Ponyo
– Uma Amizade que Veio do Mar (Gake
no ue no Ponyo), de Hayao Myiazaki (Japão, 2008)
por Fábio Andrade
De volta
Aqueles que só conhecem o trabalho mais recente
de Hayao Myiazaki podem ficar um tanto desorientados diante de
Ponyo. Não há resquício, aqui, do acento épico de filmes
como A Viagem de Chihiro, A Princesa Mononoke ou
mesmo do clássico Nausicaä. Embora todos os seus filmes
sejam marcados por uma liberdade de pensamento nada adulta, em
Ponyo Miyiazaki retoma o interesse exclusivo
sobre o universo infantil. Sim, Ponyo é um filme para crianças,
e o é com uma dedicação exclusiva ausente em seu trabalho desde
a obra-prima Meu Vizinho Totoro, de 1988.
Não deixa de ser curioso que, após duas décadas explorando o hibridismo
fantástico de seus filmes mais maduros (fantástico que, em Meu Vizinho Totoro,
ganhava base naturalista ao ser claramente estabelecido como fruto
de imaginação de duas meninas), Myiazaki sinta a necessidade de
se voltar tão direta e conscientemente às crianças novamente.
Curioso pois, embora elas claramente estivessem em sua mente o
tempo todo, seu status mudara com o tempo: com o sucesso
mundial de A Viagem de Chihiro, Myiazaki se tornou um dos
mais celebrados realizadores em atividade, fincando os pés fortemente
no terreno dos festivais e no radar de interesse de qualquer cinéfilo
minimamente sensível. Ponyo é um filme de correção de rota
– algo ainda mais expressivo pela presença marcante do mar e do
universo náutico em todo o filme – não só para o próprio Myiazaki,
mas também para o que o cinema para crianças (em especial o de
animação) teria se tornado.
Tal
correção, em primeiro lugar, é uma questão de traço. Enquanto
a animação em 3D de Pixar e cia se empenha cada vez mais no aprimoramento
de sua potência mimética, Ponyo traz um Myiazaki de mão
soberbamente solta. Embora o diretor seja talvez o mais famoso
defensor da animação à mão em todo o mundo, seu traço sempre foi
de enorme precisão. Em Ponyo, porém, os desenhos ganham
uma fluidez inédita em sua obra, trocando as cores brilhantes
e bem definidas de A Viagem de Chihiro por uma palidez
extremamente harmônica, mais próxima de um trabalho em aquarela. O mar – se
comparado ao rio em computação gráfica de A Viagem de Chihiro
– ganha uma opacidade surpreendente, por vezes tornando-se de
fato uma criatura viva, autônoma e una.
Essa
opacidade é essencial, e é por ela que Myiazaki chega à característica
central de Ponyo: profundidade. Pois há todo um jogo entre
opacidade e profundidade, no filme, que não diz respeito somente
à composição visual, mas também às operações de sentido que lhe
interessam. O mar, mesmo que visualmente opaco e impenetrável,
é de uma riqueza acachapante de tons, brilhos e formas de vida.

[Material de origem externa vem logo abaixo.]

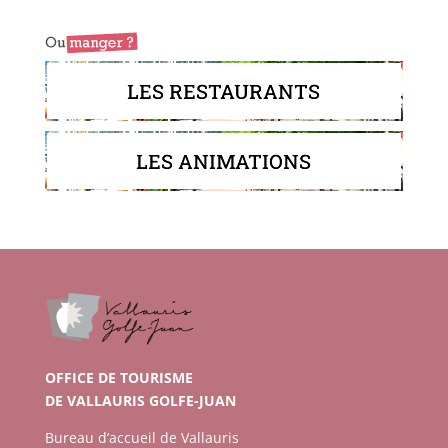
LES RESTAURANTS
LES ANIMATIONS
OFFICE DE TOURISME
DE VALLAURIS GOLFE-JUAN
Bureau d’accueil de Vallauris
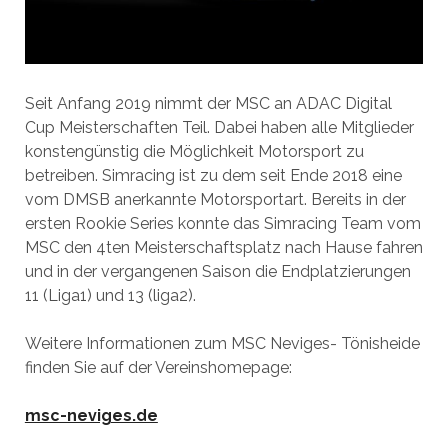
Seit Anfang 2019 nimmt der MSC an ADAC Digital
Cup Meisterschaften Teil. Dabei haben alle Mitglieder
konstengünstig die Möglichkeit Motorsport zu
betreiben. Simracing ist zu dem seit Ende 2018 eine
vom DMSB anerkannte Motorsportart. Bereits in der
ersten Rookie Series konnte das Simracing Team vom
MSC den 4ten Meisterschaftsplatz nach Hause fahren
und in der vergangenen Saison die Endplatzierungen
11 (Liga1) und 13 (liga2).
Weitere Informationen zum MSC Neviges- Tönisheide
finden Sie auf der Vereinshomepage:
msc-neviges.de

Tudo que parece intransponível – ou, se quisermos fazer um comentário
metalinguístico, tudo que existe em 2D – esconde enorme profundidade,
e é justamente nessa surpresa que o cinema se faz: algo que sabemos
ser duro, finito e chapado como uma parede, mas é capaz de se
desdobrar em formas e dimensões que, na impecabilidade ilusionista
do próprio truque, são fisicamente impossíveis. O cinema em 3D
é apenas a revelação ostensiva de uma operação de falseamento
que já é realizada plenamente no 2D – da qual os óculos se fazem
o ápice da perversidade barroca.
É
interessante que, com essas particularidades, Ponyo se
revele o verdadeiro anti-Shrek – como se a obsessão da
animação computadorizada com a profundidade de um nariz ou de
uma barriga saliente fosse a testemunha do descaso à profundidade
que realmente interessa: a do universo ficcional. Ponyo
declara isso fazendo aquilo que só a animação pode fazer sem cortes:
mostrar o exato momento em que um ser altera sua condição, transformando-se
de peixe em menina em um único e contínuo plano. É essa a questão
essencial (que, inclusive, existe também em
Procurando Nemo e Ratatouille)
para uma arte que realmente se quer formadora, pois ela reafirma
o poder da própria arte. Enquanto diversos filmes infantis se
limitam a reproduzir e transmitir para as crianças de forma indolor
um status quo já estabelecido (Os Incríveis, Shrek),
Ponyo indica justamente a possibilidade de cada indivíduo
de transformar radicalmente sua condição, com os ganhos e sacrifícios
inerentes ao processo. Para isso, basta haver algo para se amar,
dedicada e incondicionalmente, do outro lado.